• _Worum es geht_: Schreib den Teil des Vettel-Interviews ab, der mit den Worten „In diesem Jahr“ anfängt und nach „WM-Titel von 2009.“ aufhört. Ersetze dabei „Rennwagen“ durch „Auto“.

++++ Auszug ++++

Sebastian Vettel im Gespräch:"Bin ich hier, um Spaß zu haben? Nein!"

Vor dem Grandprix in Suzuka spricht Formel-1-Titelkandidat Sebastian Vettel über die Last vermeidbarer Fehler, den eigenen Erfolgsdruck und den Reiz alter Vinyl-Schallplatten.

Elmar Brümmer

In diesem Jahr bietet sich Sebastian Vettel die Chance zum letzten Mal: Der am 3. Juli 1987 in Heppenheim geborene Rennfahrer kann der bisher jüngste Formel-1-Weltmeister werden. Im vergangenen Jahr verpasste Vettel den Titel knapp: Weil sein Rennwagen einige Defekte hatte, das Red-Bull-Team sich einige taktische Fehler erlaubte und er selbst einige Unaufmerksamkeiten einstreute, wurde er in der Fahrerwertung Zweiter hinter dem Briten Jenson Button - worüber Sebastian Vettel extrem enttäuscht war. "Nur dabei zu sein, würde mir keinen Spaß machen", erklärt er dazu im Interview vor dem Großen Preis von Japan, der an diesem Sonntag um acht Uhr deutscher Zeit in Suzuka gestartet wird.

Formel 1 - GP Japan - Vettel

"Das ist ein Moment, an dem man vom Glauben abfällt." - Formel-1-Pilot Sebastian Vettel denkt noch immer an den verpassten WM-Titel von 2009.

(Foto: dpa)

Vor dem viertletzten Saisonrennen liegt Vettel, der inzwischen bei Zürich in der Schweiz wohnt, mit 181 Punkten in der WM-Wertung auf Platz vier hinter McLaren-Fahrer Lewis Hamilton (182 Punkte), Ferrari-Pilot Fernando Alonso (191) und seinem Teamkollegen, dem Australier Mark Webber, der bislang 202 Zähler gesammelt hat.

SZ: Bei Ihren öffentlichen Auftritten sind oft zwei verschiedene Sebastian Vettels zu sehen: meist ein ewig lächelnder, dann aber auch ein verbissener, der sich über keinen anderen Platz als den ersten zu freuen scheint. Welcher ist der echte?

++++ Vorliegende Daten ++++

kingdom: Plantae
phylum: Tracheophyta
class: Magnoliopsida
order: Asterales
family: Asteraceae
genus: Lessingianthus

++++

• _Richtige Antwort_:
In diesem Jahr bietet sich Sebastian Vettel die Chance zum letzten Mal: Der am 3. Juli 1987 in Heppenheim geborene Rennfahrer kann der bisher jüngste Formel-1-Weltmeister werden. Im vergangenen Jahr verpasste Vettel den Titel knapp: Weil sein Auto einige Defekte hatte, das Red-Bull-Team sich einige taktische Fehler erlaubte und er selbst einige Unaufmerksamkeiten einstreute, wurde er in der Fahrerwertung Zweiter hinter dem Briten Jenson Button - worüber Sebastian Vettel extrem enttäuscht war. "Nur dabei zu sein, würde mir keinen Spaß machen", erklärt er dazu im Interview vor dem Großen Preis von Japan, der an diesem Sonntag um acht Uhr deutscher Zeit in Suzuka gestartet wird.

Formel 1 - GP Japan - Vettel

"Das ist ein Moment, an dem man vom Glauben abfällt." - Formel-1-Pilot Sebastian Vettel denkt noch immer an den verpassten WM-Titel von 2009.